#### PROBLEM TO SOLVE
Convert the lines from the one containing "12 h 05 min is written." through the one containing "Recorded time: 6 h 08 min" into a numbered list, omitting any blank lines.

:: EXTRACTED RECORDS ::

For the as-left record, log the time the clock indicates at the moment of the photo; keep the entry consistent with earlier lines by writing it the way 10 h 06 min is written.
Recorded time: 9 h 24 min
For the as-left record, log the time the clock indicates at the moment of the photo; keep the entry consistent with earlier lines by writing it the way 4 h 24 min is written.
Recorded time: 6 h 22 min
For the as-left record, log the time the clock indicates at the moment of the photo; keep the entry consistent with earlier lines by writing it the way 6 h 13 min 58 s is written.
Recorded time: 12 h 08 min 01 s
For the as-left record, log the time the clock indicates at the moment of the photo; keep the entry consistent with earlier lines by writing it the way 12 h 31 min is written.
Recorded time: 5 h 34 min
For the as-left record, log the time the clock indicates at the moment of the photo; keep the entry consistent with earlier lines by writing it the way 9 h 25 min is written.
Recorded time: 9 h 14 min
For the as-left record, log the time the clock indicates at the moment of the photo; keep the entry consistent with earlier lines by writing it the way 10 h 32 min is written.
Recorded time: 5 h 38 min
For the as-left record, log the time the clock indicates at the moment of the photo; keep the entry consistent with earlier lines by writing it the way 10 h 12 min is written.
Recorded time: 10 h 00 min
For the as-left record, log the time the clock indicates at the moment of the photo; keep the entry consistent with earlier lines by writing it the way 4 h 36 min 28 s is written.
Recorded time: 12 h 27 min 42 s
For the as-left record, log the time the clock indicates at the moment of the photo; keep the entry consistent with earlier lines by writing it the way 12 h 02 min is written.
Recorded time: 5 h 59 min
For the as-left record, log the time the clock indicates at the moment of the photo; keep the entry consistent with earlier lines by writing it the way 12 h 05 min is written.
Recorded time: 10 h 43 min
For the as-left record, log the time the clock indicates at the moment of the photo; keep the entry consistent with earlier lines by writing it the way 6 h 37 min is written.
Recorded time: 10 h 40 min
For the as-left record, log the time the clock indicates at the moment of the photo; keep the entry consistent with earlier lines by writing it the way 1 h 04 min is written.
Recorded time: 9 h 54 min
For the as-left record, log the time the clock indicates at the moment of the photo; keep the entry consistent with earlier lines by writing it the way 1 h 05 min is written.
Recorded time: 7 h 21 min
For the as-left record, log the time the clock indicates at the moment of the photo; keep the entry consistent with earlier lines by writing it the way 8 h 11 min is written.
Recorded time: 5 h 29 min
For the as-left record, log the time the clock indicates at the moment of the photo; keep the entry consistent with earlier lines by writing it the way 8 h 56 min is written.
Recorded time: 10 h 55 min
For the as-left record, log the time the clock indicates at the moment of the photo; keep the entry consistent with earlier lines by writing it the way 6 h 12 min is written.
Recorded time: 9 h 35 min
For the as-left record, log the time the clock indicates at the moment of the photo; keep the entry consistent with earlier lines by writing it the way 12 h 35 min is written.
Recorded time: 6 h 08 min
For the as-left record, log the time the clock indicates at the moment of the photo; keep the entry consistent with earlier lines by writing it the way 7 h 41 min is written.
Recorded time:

:::

#### RESPONSE
1. For the as-left record, log the time the clock indicates at the moment of the photo; keep the entry consistent with earlier lines by writing it the way 12 h 05 min is written.
2. Recorded time: 10 h 43 min
3. For the as-left record, log the time the clock indicates at the moment of the photo; keep the entry consistent with earlier lines by writing it the way 6 h 37 min is written.
4. Recorded time: 10 h 40 min
5. For the as-left record, log the time the clock indicates at the moment of the photo; keep the entry consistent with earlier lines by writing it the way 1 h 04 min is written.
6. Recorded time: 9 h 54 min
7. For the as-left record, log the time the clock indicates at the moment of the photo; keep the entry consistent with earlier lines by writing it the way 1 h 05 min is written.
8. Recorded time: 7 h 21 min
9. For the as-left record, log the time the clock indicates at the moment of the photo; keep the entry consistent with earlier lines by writing it the way 8 h 11 min is written.
10. Recorded time: 5 h 29 min
11. For the as-left record, log the time the clock indicates at the moment of the photo; keep the entry consistent with earlier lines by writing it the way 8 h 56 min is written.
12. Recorded time: 10 h 55 min
13. For the as-left record, log the time the clock indicates at the moment of the photo; keep the entry consistent with earlier lines by writing it the way 6 h 12 min is written.
14. Recorded time: 9 h 35 min
15. For the as-left record, log the time the clock indicates at the moment of the photo; keep the entry consistent with earlier lines by writing it the way 12 h 35 min is written.
16. Recorded time: 6 h 08 min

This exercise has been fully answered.